We could not come this far and skip hiking in these soaring mountains. If we did only one hike, we were going to the park’s highest spot. Steep but less than two miles round-trip, the Hawksbill Summit trail offers panoramas of the park’s middle section and the valleys flanking it. Maybe the makeshift hiking poles at the Hawksbill Summit trailhead should have tipped us off to the steep climb ahead (actually, the trail guide did).
| At Hawksbill Summit |
The mountain’s north face dives 2,000 feet into a hollow, so there is no shortage of dramatic scenery. In numerous spots, the craggy rocks served as makeshift lookouts.
At Big Meadow, people wandered among the red grasses. We were still feeling our legs after Hawksbill and motored further south. The views don’t grow less majestic, but the overlooks do grow increasingly congested as the morning progresses.
Soaring birds were common from those gusty heights.
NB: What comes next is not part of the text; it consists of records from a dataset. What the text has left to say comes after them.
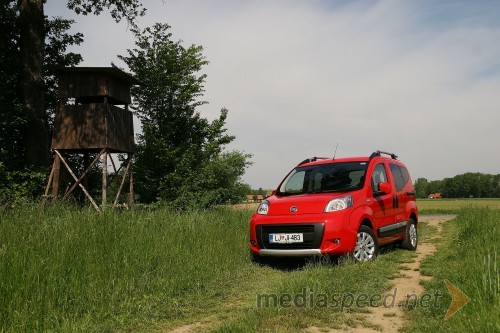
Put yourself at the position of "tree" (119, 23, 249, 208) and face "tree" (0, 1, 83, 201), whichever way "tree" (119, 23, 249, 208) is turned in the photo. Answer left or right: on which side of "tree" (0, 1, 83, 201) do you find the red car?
left

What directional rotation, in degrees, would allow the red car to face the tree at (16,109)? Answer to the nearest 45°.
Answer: approximately 90° to its right

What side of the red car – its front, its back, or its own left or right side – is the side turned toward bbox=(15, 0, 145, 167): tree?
right

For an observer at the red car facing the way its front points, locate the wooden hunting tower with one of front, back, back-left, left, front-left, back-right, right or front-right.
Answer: right

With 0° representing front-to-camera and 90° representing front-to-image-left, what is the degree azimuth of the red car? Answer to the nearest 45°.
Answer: approximately 45°
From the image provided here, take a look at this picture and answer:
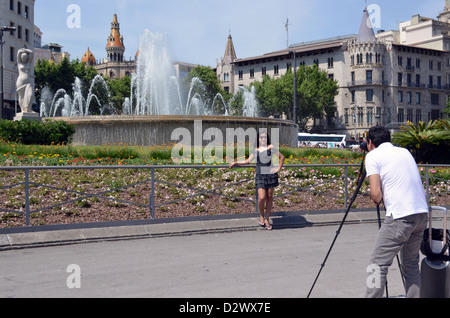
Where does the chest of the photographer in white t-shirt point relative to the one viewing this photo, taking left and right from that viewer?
facing away from the viewer and to the left of the viewer

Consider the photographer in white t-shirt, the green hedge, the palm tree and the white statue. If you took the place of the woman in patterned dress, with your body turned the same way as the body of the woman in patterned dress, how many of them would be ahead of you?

The only fauna to emerge from the forested peaks was a single deer crossing the road. We watched it amble across Skyline at a quiet moment and walk directly behind a van whose occupants were oblivious to the deer’s presence.
Soon enough we came to Waynesboro, the park’s southern gate. Rather than continue down the Blue Ridge Parkway, we planned a stop that intersected with Todd family history. With a large traditional Mennonite community and horse-drawn buggies common along the highway, Dayton moved at a gentler pace.
Nancy’s Dad taught violin her in the conservatory’s final years before it moved north to Winchester, Va. The school relocated in 1960, while the former school buildings where converted into houses and apartments. The street was mostly deserted except for one elderly woman on a patio and a few people walking dogs. At the end of College Street, the farmland resumed.
| Luray Carillon |
Our day of Shenandoah travel stopped with late lunch-early dinner at the Artisans Grill, a restored 1930s-era building once home to the Hi-Way Coffee Shop. Right on Main Street in Luray, we had good pours of local wines along with chicken empenadas and a brie plate. The main courses were huge (jumbo crab cakes was no exaggeration), and we had a second meal fr
om them later that night.
Back at the Hillside Motel, the weekenders had left and we had the outdoor facilities to ourselves. With a bottle of wine, we sat at a picnic table, recounted the day and planned the next one. The sunset crept in and the neon hotel sign softly came to life. We would sit quietly along the porch, watching the occasional car throttle off to the national park.
Even more entrancing were the headlights on the ridge line. Eight miles or more away, we could see a train of tourists cutting along Skyline Drive, many clustering at the lodge nestled in the darkening peaks above us.